NLR reflects the dynamic interaction of adaptive (lymphocytes) and innate (neutrophils) immune function during disease and different pathological conditions. Several studies have demonstrated that NLR is a highly sensitive marker of inflammation, infection, and sepsis. Clinical trials revealed NLR’s significant predictive and prognostic efficacy and its role in the diagnosis and stratification of bacteremia, systemic infection, and sepsis [22, 23]. In the current study, patients with SBP had a substantially higher NLR than those without SBP (P < 0.001). Moreover, NLR detects SBP at a cutoff value of 5.6 with sensitivity, specificity, PPV, NPV, and overall accuracy of 78%, 81%, 68%, 87%, and 80%, respectively (AUC 0.872). The present results are consistent with the observations of many authors who have studied the diagnostic power of NLR in SBP patients [9, 15, 24,25,26,27]. Furthermore, a recent meta-analysis concluded that NLR is a reliable marker that can be readily used in diagnosing SBP among cirrhotic patients [14]. However, Badawi et al. [28] found no significant association between NLR and SBP. The cutoff value of NLR in the present study (5.25) is comparable to that reported by Abdel Hammed et al. [26], but higher than that was observed in previous studies (the cutoff values ranged from 2.5 to 3.96) [9, 15, 24, 25, 27], with comparable AUC, sensitivity, and specificity.

MPV is an indicator of platelet activation. Large platelets are more metabolically and enzymatically active than small platelets. Moreover, besides their hemostatic function, they are involved in inflammation by releasing chemokines and activating and recruiting neutrophils to sites of injury and infection [29]. In this study, patients with SBP had significantly higher MPV levels than those without SBP (P < 0.001). Moreover, MPV detects SBP at a cutoff value of 8.8 fL with sensitivity, specificity, PPV, NPV, and overall accuracy of 62%, 63%, 47%, 75%, and 62%, respectively (AUC: 0.678). The cutoff value of MPV in the current study (8.8 fL vs. 8.3–8.9 fL) is close to that reported in previous studies [15,16,17, 21, 26, 30], despite lower AUC, sensitivity, and specificity.

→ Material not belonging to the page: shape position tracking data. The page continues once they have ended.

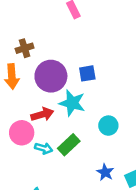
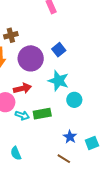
blue square: (87, 73) -> (59, 50), moved, turned -32
cyan star: (72, 103) -> (58, 81), moved
green rectangle: (69, 145) -> (42, 114), turned 30

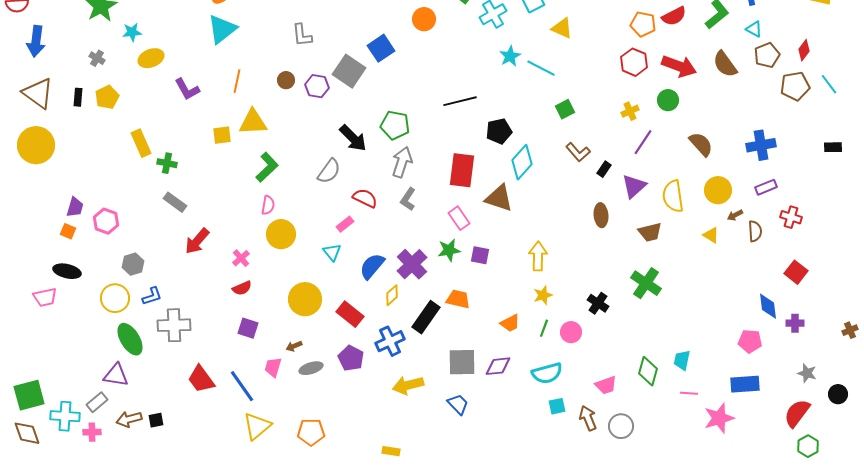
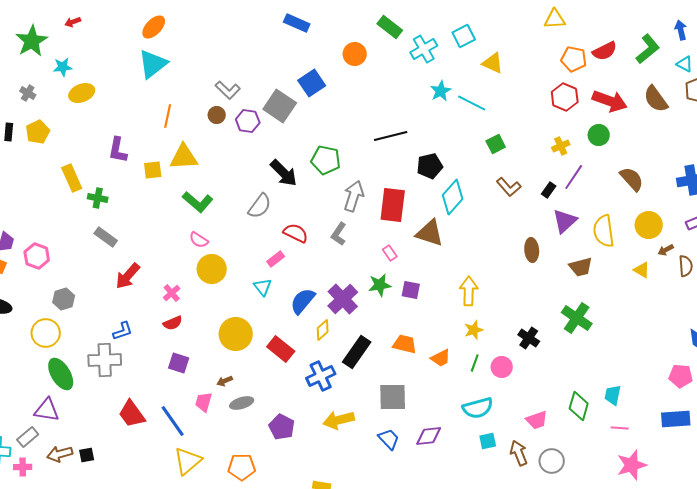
gray L-shape: (302, 35) -> (228, 90), moved, turned -40
purple L-shape: (187, 89) -> (118, 150), moved, turned 40
gray arrow: (402, 162) -> (354, 196), moved
green L-shape: (267, 167) -> (198, 202), turned 84
black rectangle: (604, 169) -> (549, 190), moved
pink semicircle: (268, 205) -> (199, 240), turned 114
pink rectangle: (459, 218) -> (390, 253), size x0.7
blue L-shape: (152, 296) -> (123, 331), moved
orange trapezoid: (458, 299) -> (405, 344), moved
purple pentagon: (351, 358) -> (282, 427), moved
purple diamond: (498, 366) -> (429, 436), moved
pink star: (719, 418) -> (632, 465), moved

We noticed that diagnostic performance was not improved when combining NLR and MPV. At a cutoff value of 14.5, the sensitivity, specificity, PPV, NPV, and overall accuracy of this combination were 79%, 81%, 69%, 88%, and 80%, respectively (AUC 0.892). These values are close to those reported with the NLR and significantly higher than those reported with the MPV. Therefore, the combination of NLR and MPV does not add much to using NLR alone.

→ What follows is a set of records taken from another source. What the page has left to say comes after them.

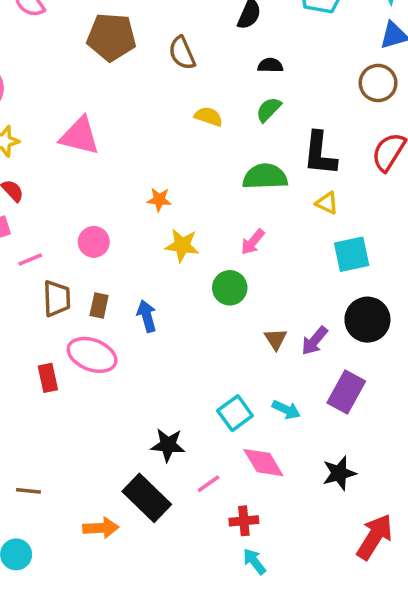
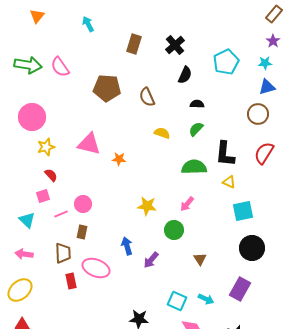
orange star: (159, 200) -> (119, 159), moved
pink circle: (94, 242) -> (83, 204), moved
brown trapezoid: (57, 298) -> (63, 253), moved
brown rectangle: (99, 305) -> (82, 232), moved
purple arrow: (314, 341) -> (151, 260), moved
cyan square: (235, 413) -> (177, 301), turned -30

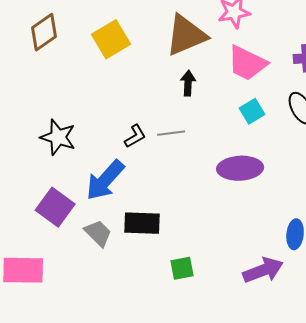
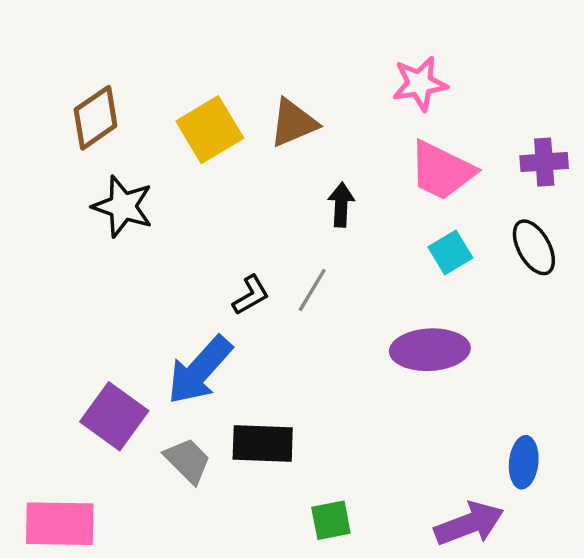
brown triangle: (186, 35) -> (293, 123), moved, size x0.7
gray line: (171, 133) -> (312, 290), turned -52
black star: (58, 137) -> (123, 206), moved

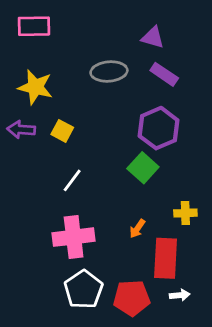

This study had several limitations, including the lack of follow-up measures for NLR and MPV during and after antibiotic treatment, which hindered monitoring the impact of SBP treatment on NLR and MPV levels. Additionally, the sample size of the study was relatively small.

Conclusion

In conclusion, NLR and MPV increased significantly in patients with SBP. Although NLR and MPV allowed the detection of SBP, the NLR had higher clinical utility and was superior to MPV in diagnosing SBP.